The Army Volunteer Corps is a result of recommendations made by members of the Army Volunteer Summit in September 2002 to revitalize volunteerism in Army communities.
The AVC is not a new bureaucracy. It is a new way of thinking about volunteerism in the Army using existing resources. The AVC embraces existing volunteer programs, unites all volunteers who support Soldiers and Families and formalizes the Army's commitment to volunteerism.
The AVC is a framework to connect volunteers to the Army in addition to the organization in which they give their service. Whether you are a family readiness group volunteer in the National Guard, or an Army Family Team Building volunteer in the U.S. Army Reserve, or a Thrift Shop or chapel volunteer on an installation you are part of the Army Volunteer Corps. The AVC will respect the autonomy of individual programs, organizations and military units that utilize volunteers even as it links together Army volunteers throughout the community. The Army Volunteer Corps concept embraces teamwork and unity as Army volunteers, while recognizing the individual strengths and contributions of both the volunteers and the organizations with whom they serve.

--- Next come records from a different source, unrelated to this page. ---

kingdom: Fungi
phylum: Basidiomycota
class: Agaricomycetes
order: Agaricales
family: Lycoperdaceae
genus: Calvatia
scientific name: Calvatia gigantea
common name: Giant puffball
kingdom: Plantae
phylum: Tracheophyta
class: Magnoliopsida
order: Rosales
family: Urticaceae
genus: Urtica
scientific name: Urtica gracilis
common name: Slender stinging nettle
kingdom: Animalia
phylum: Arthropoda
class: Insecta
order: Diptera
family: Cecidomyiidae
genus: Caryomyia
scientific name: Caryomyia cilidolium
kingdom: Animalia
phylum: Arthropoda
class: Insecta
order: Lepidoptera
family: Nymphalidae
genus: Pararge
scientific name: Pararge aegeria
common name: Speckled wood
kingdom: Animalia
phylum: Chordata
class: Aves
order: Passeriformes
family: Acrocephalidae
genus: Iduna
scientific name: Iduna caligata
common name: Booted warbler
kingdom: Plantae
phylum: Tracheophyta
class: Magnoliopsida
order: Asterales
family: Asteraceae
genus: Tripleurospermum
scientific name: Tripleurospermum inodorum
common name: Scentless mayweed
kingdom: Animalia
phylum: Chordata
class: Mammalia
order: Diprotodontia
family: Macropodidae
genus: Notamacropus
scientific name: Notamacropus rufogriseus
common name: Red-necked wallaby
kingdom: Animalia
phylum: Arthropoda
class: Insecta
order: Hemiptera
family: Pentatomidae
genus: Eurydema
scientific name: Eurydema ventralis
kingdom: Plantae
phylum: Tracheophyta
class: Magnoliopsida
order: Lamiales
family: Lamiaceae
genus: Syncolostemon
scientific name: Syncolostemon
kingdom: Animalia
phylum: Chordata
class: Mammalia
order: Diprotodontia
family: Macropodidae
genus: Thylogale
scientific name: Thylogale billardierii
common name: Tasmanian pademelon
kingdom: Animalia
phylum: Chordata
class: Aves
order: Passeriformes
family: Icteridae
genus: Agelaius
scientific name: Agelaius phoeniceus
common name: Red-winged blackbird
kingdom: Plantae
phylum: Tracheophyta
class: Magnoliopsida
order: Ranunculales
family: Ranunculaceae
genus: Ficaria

As the Army transforms itself, it must transform its volunteer programs to meet emerging needs, provide a professional approach to volunteer management and find new ways to engage volunteers that accommodate their ever-changing family and work demands. The AVC emblem above will serve as the corporate brand of the Army Volunteer Corps and will represent all volunteers who serve Soldiers and Families regardless of their organizational affiliation. The AVC will facilitate simultaneous coordination of volunteer efforts across organizations and promote greater ability to adapt to change while creating cohesion across the Army communities of the Active Force, National Guard, and Army Reserve.
There will be exciting initiatives for volunteers in the coming months such as personal tracking of volunteer and paid work experience through myarmyonesource.com, online volunteer management training, online volunteer registration, certification for volunteers and paid staff who manage volunteers in addition to partnerships with national volunteer organizations.
Thank you for being an Army volunteer!
The benefits of volunteering are as individual as the people who volunteer. Reasons why people volunteer range from enjoying the feeling of accomplishment to learning a new skill or maintaining proficiency in a skill. Others know the benefits of the socialization and community involvement that go along with the flexibility a full time job does not offer.
It would be difficult for many of our Army family programs to offer the variety and quality program without the volunteers who devote their time and talents. The listing of positions available will provide you with an idea as to whether or not you would be interested in volunteering.
You hold the key to your personal success and to the success of the Army Volunteer Corps. VOLUNTEER TODAY!
Quarterly Na Koa Awards
This year marks a new tradition for recognizing one of our most valuable assets to the Army: our Army Volunteers. Starting this fiscal year, we will honor our Volunteers through the "Na Koa Awards". The symbol of "Na Koa" meaning "the warriors” is used because of our shared ties and roots to our Hawaiian heritage.
- This is an elite award for USARHAW Volunteers who go above and beyond in their volunteer service.
- The award is progressive; Volunteers who have provided 300 or more hours since 1 January 2014, as documented in the Volunteer Management Information System (VMIS), and meet the necessary criteria may be nominated for the Na Koa Award for Volunteer Service.
- Please see the USARHAW Na Koa Award SOP document (Annex A) for further details
- Use the USARHAW Na Koa Nomination Form (Annex B) to nominate your eligible Volunteers (If you have problems downloading Annex B please right click , save as target and be sure to add ".doc" at the end of the title if it is not showing.)
Volunteering is a great opportunity to meet new, interesting people and a rewarding way to give back to your community. The Army Volunteer Management Information System (VMIS) provides tools to manage volunteer activities in your military community.
This guide will show you how to register as a volunteer, locate an Army Volunteer Corps Coordinator (AVCC), search and apply for volunteer opportunities, and enter your volunteer hours.
Army Family Action Plan (AFAP)
AFAP is input from the people of the Army to Army leadership. It is a process that lets Soldiers, Families and DA Civilians say what's working and what isn't and what they think will fix it. It alerts commanders and leaders to areas of concern that need their attention.
Army Family Team Building (AFTB)
Army Family Team Building Hawaii is a volunteer-led organization that strives to educate and encourage Service Members, Military Families and DA/DOD Civilians to become active participants and leaders in their community. Volunteers present specialized training to empower individuals to maximize their personal growth, leadership development and resiliency, preparing our community to support today’s military mission.